The spontaneous walk took place as Belgrade officials were cancelling the following day's scheduled Pride Parade for the third consecutive year, citing security concerns.
This year's parade – and its cancellation – carried heightened importance because Serbia is attempting to earn a start date for EU accession negotiations. Establishing and implementing an anti-discrimination strategy is a key component of Serbia's efforts on its path towards EU accession. Two of the 35 EU accession chapters cover fundamental rights and justice issues.
"The banning of the [Pride] parade, which occurred for the third time, will certainly be reflected in the report on Serbia's progress towards European integration, which should be released in mid-October," Michael Davenport, head of the EU delegation in Serbia, told the daily newspaper Politika.
A September survey by Ipsos Strategic Marketing showed that 63 percent of Serbian citizens support the LGBT community's right to hold the walk, while 31 percent were against it. The remaining 6 percent had no opinion.
"Once we realise that all people are equal in their rights and that the LGBT gathering is not much different than some workers union gathering, Serbia will be ready for the Pride Parade," Valerija Nikolic-Jovanovic, 64, a retired accountant in Belgrade, told SETimes.
Goran Miletic, Civil Rights Defenders programme director for the Western Balkans and one of the parade's organisers, said citizens' opinions and support is very important and should not be swayed by official's talk of massive disorders and possible deaths.
"We were shocked, surprised and disappointed.
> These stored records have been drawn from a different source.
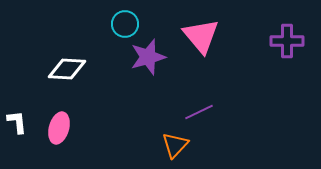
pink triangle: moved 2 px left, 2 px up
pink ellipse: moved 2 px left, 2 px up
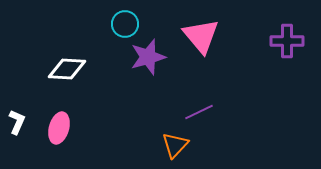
white L-shape: rotated 30 degrees clockwise
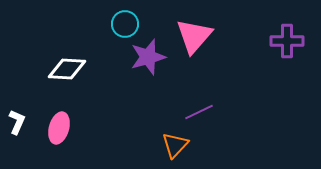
pink triangle: moved 7 px left; rotated 21 degrees clockwise
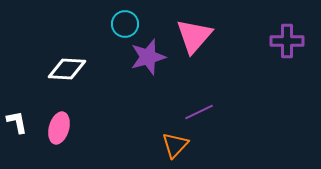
white L-shape: rotated 35 degrees counterclockwise
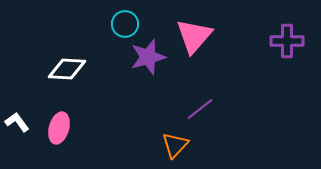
purple line: moved 1 px right, 3 px up; rotated 12 degrees counterclockwise
white L-shape: rotated 25 degrees counterclockwise
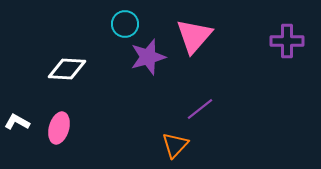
white L-shape: rotated 25 degrees counterclockwise
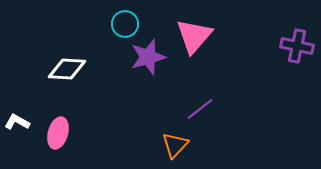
purple cross: moved 10 px right, 5 px down; rotated 12 degrees clockwise
pink ellipse: moved 1 px left, 5 px down
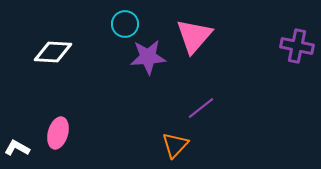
purple star: rotated 12 degrees clockwise
white diamond: moved 14 px left, 17 px up
purple line: moved 1 px right, 1 px up
white L-shape: moved 26 px down
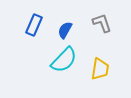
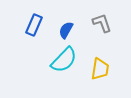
blue semicircle: moved 1 px right
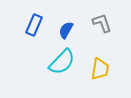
cyan semicircle: moved 2 px left, 2 px down
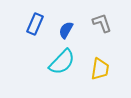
blue rectangle: moved 1 px right, 1 px up
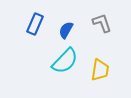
cyan semicircle: moved 3 px right, 1 px up
yellow trapezoid: moved 1 px down
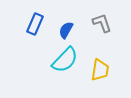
cyan semicircle: moved 1 px up
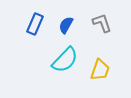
blue semicircle: moved 5 px up
yellow trapezoid: rotated 10 degrees clockwise
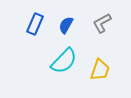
gray L-shape: rotated 100 degrees counterclockwise
cyan semicircle: moved 1 px left, 1 px down
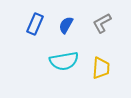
cyan semicircle: rotated 36 degrees clockwise
yellow trapezoid: moved 1 px right, 2 px up; rotated 15 degrees counterclockwise
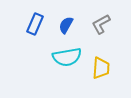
gray L-shape: moved 1 px left, 1 px down
cyan semicircle: moved 3 px right, 4 px up
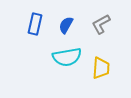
blue rectangle: rotated 10 degrees counterclockwise
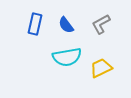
blue semicircle: rotated 66 degrees counterclockwise
yellow trapezoid: rotated 120 degrees counterclockwise
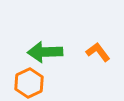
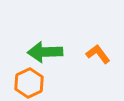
orange L-shape: moved 2 px down
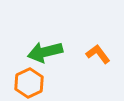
green arrow: rotated 12 degrees counterclockwise
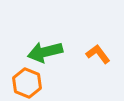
orange hexagon: moved 2 px left; rotated 12 degrees counterclockwise
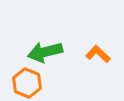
orange L-shape: rotated 10 degrees counterclockwise
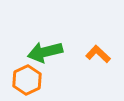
orange hexagon: moved 3 px up; rotated 12 degrees clockwise
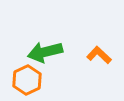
orange L-shape: moved 1 px right, 1 px down
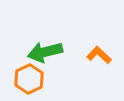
orange hexagon: moved 2 px right, 1 px up
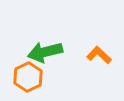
orange hexagon: moved 1 px left, 2 px up
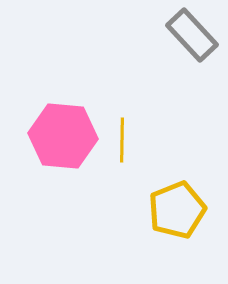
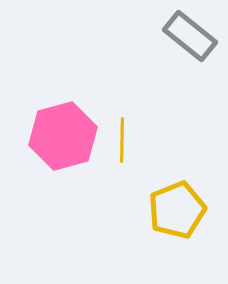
gray rectangle: moved 2 px left, 1 px down; rotated 8 degrees counterclockwise
pink hexagon: rotated 20 degrees counterclockwise
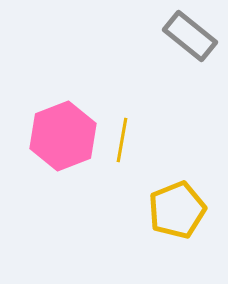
pink hexagon: rotated 6 degrees counterclockwise
yellow line: rotated 9 degrees clockwise
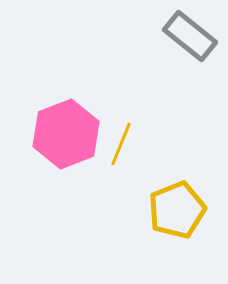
pink hexagon: moved 3 px right, 2 px up
yellow line: moved 1 px left, 4 px down; rotated 12 degrees clockwise
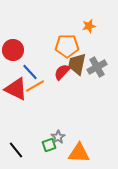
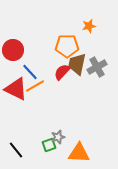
gray star: rotated 16 degrees clockwise
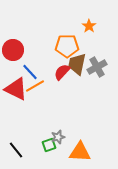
orange star: rotated 24 degrees counterclockwise
orange triangle: moved 1 px right, 1 px up
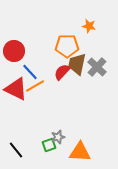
orange star: rotated 24 degrees counterclockwise
red circle: moved 1 px right, 1 px down
gray cross: rotated 18 degrees counterclockwise
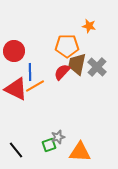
blue line: rotated 42 degrees clockwise
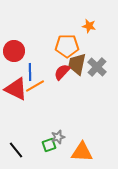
orange triangle: moved 2 px right
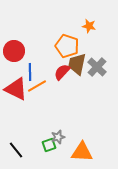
orange pentagon: rotated 20 degrees clockwise
orange line: moved 2 px right
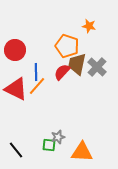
red circle: moved 1 px right, 1 px up
blue line: moved 6 px right
orange line: rotated 18 degrees counterclockwise
green square: rotated 24 degrees clockwise
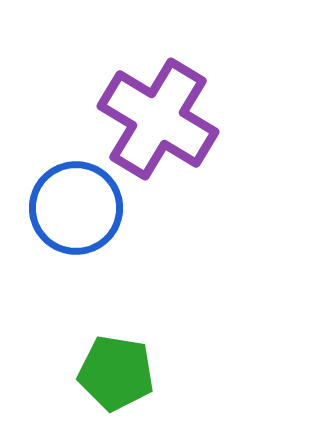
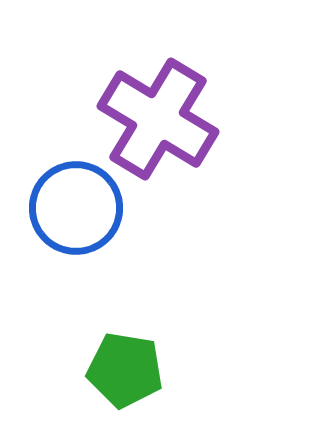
green pentagon: moved 9 px right, 3 px up
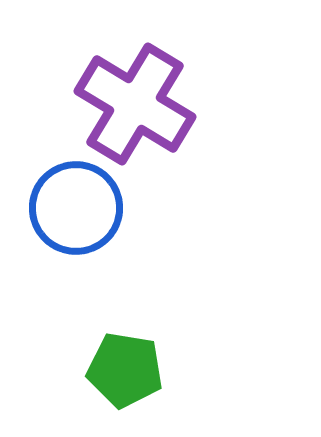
purple cross: moved 23 px left, 15 px up
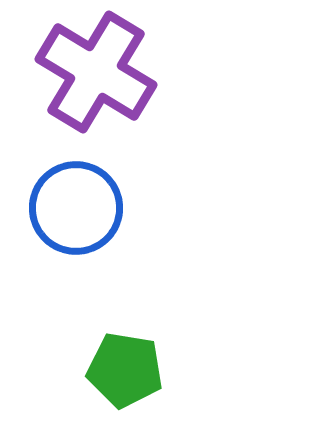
purple cross: moved 39 px left, 32 px up
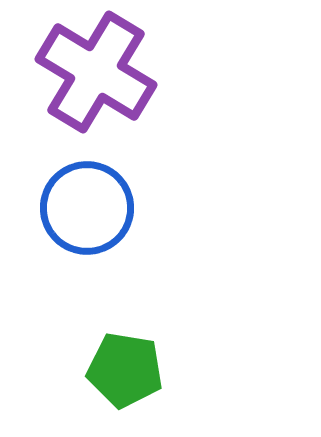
blue circle: moved 11 px right
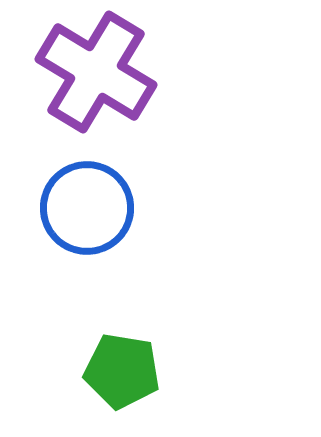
green pentagon: moved 3 px left, 1 px down
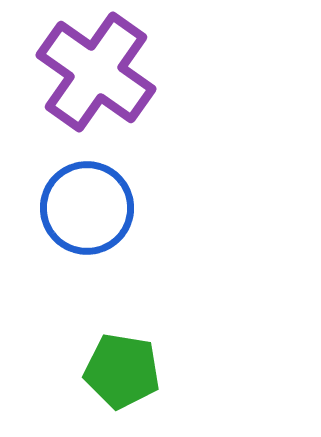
purple cross: rotated 4 degrees clockwise
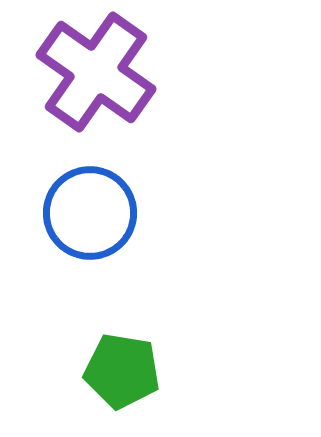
blue circle: moved 3 px right, 5 px down
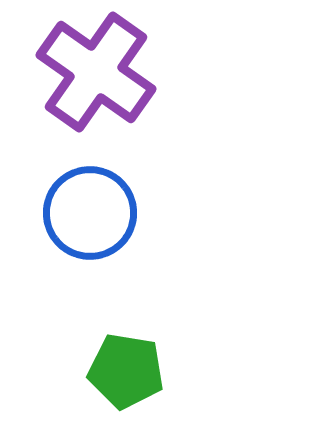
green pentagon: moved 4 px right
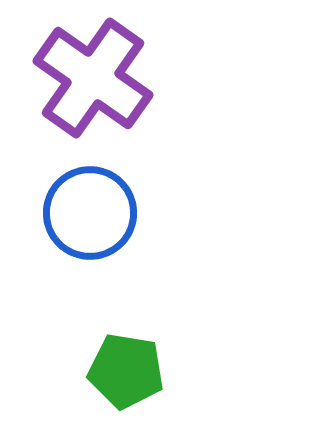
purple cross: moved 3 px left, 6 px down
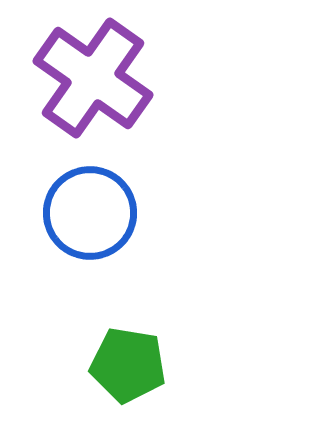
green pentagon: moved 2 px right, 6 px up
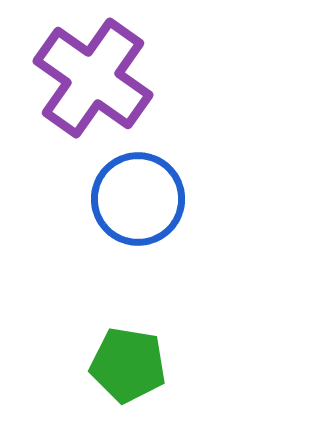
blue circle: moved 48 px right, 14 px up
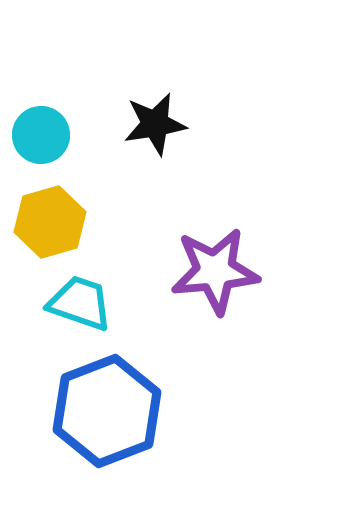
The spontaneous gathering is protesting against the prohibition. It passed peacefully and we didn't disturb anyone," Miletic told SETimes.
President Tomislav Nikolic said that Serbia should start preparing to hold the Pride Parade next year in order to keep the country on its EU path.
Nikolic noted that under the constitution, all citizens are guaranteed the right to assemble, and that is one of the principles for which Serbia has been advocating as part of the fight for human rights.
"All citizens, regardless of their sexual or other orientation, should enjoy equal rights, and the state should commit to that in an adequate way," Nikolic said.
The first and only Pride Parade in Belgrade was held on October 10th 2010. The event was marred by violence, leaving 57 people injured in a clash with anti-gay protesters.